Excerpt to read:
════════

Why I finally believe in hashtags

I’ve been using Twitter for a while now, but I’ve never really used hashtags much. I’ve never been much for doing the stuff it takes to get a highly promoted blog or twitter stream. I figure that if my content is worthwhile, that should be enough. At PyCon I found the compelling hashtag use case for me.

There were a lot of people using hashtags in their PyCon tweets, and Jacob Kaplan-Moss showed me Twitterfall, which made it easy to keep track of uses of the tag. That made it *much* easier to find the virtual twitter stream for PyCon. This was also true at Lang.NET, the DSL DevCon, and the MySQL conference. This week(end) I’ll be using hashtags to track the progress of JSConf.   From now on I’ll always use hashtags when I’m at a conference or event.

════════

Your tasks:
A - Decide whether each statement agrees with the post on hashtags, answering yes or no and quoting the words of the post that settle it: (i) The writer has long made heavy use of hashtags on Twitter. (ii) Jacob Kaplan-Moss introduced the writer to Twitterfall. (iii) The writer intends to follow JSConf through hashtags.
B - Extend the post on hashtags, picking up right after its final sentence.
The listing is not needed for any of this work.

Collected data entries:
════════

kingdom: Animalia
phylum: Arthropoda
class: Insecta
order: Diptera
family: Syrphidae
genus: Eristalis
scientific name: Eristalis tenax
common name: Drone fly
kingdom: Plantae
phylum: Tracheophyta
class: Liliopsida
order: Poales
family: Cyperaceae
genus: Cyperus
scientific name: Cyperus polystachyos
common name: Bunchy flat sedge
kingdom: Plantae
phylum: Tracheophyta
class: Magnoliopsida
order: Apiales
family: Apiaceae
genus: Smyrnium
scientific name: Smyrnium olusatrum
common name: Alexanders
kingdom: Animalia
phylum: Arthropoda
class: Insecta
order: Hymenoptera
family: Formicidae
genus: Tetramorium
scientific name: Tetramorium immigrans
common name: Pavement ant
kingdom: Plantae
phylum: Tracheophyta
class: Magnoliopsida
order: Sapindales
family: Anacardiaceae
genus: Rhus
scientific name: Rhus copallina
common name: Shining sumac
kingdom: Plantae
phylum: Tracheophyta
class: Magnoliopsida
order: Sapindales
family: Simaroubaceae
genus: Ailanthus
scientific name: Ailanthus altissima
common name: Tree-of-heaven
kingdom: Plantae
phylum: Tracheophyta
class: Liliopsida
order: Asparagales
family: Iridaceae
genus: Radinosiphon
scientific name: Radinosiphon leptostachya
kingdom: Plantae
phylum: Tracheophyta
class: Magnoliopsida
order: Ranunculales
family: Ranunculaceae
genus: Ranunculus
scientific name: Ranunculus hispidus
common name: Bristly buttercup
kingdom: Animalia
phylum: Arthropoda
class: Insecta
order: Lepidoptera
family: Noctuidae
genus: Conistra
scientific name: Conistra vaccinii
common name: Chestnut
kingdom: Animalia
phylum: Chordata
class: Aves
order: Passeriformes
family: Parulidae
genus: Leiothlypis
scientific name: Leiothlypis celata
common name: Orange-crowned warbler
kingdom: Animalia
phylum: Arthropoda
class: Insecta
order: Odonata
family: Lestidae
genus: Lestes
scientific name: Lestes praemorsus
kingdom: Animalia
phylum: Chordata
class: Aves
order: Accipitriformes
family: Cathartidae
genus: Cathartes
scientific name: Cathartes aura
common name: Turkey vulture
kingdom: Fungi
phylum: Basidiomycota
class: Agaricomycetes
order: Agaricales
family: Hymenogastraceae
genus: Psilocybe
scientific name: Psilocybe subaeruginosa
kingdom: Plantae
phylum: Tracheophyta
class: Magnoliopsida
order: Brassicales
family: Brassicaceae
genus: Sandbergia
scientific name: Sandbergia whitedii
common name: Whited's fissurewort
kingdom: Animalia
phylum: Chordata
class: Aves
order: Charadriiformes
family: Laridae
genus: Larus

════════

Outputs for the tasks:
A -
(i) No: "I’ve never really used hashtags much."
(ii) Yes: "Jacob Kaplan-Moss showed me Twitterfall"
(iii) Yes: "This week(end) I’ll be using hashtags to track the progress of JSConf."

B -
One reason that it’s taken me so long to get the hash tag thing is that I use Twitter primarily via rich desktop (or iPhone) clients. Until recently I wasn’t using clients that could do searching. I had tried TweetDeck, and it never stayed with me. When Nambu came along, I was pretty enthusiastic because it was a native TweetDeck. Unfortunately, I had crashing problems with it at Lang.Net (since fixed, I think), and I put it aside when I realized that Syrinx 2.0 had searches. While Syrinx doesn’t save searches across restarts, its memory use is tolerable enough to leave it running all the time, so it’s not a big problem, and I am hopeful that MRR will include saved searches in a future version. Commenters: yes, I tried Tweetie for Mac, and I didn’t like it. I love Tweetie for iPhone, though. Go figure.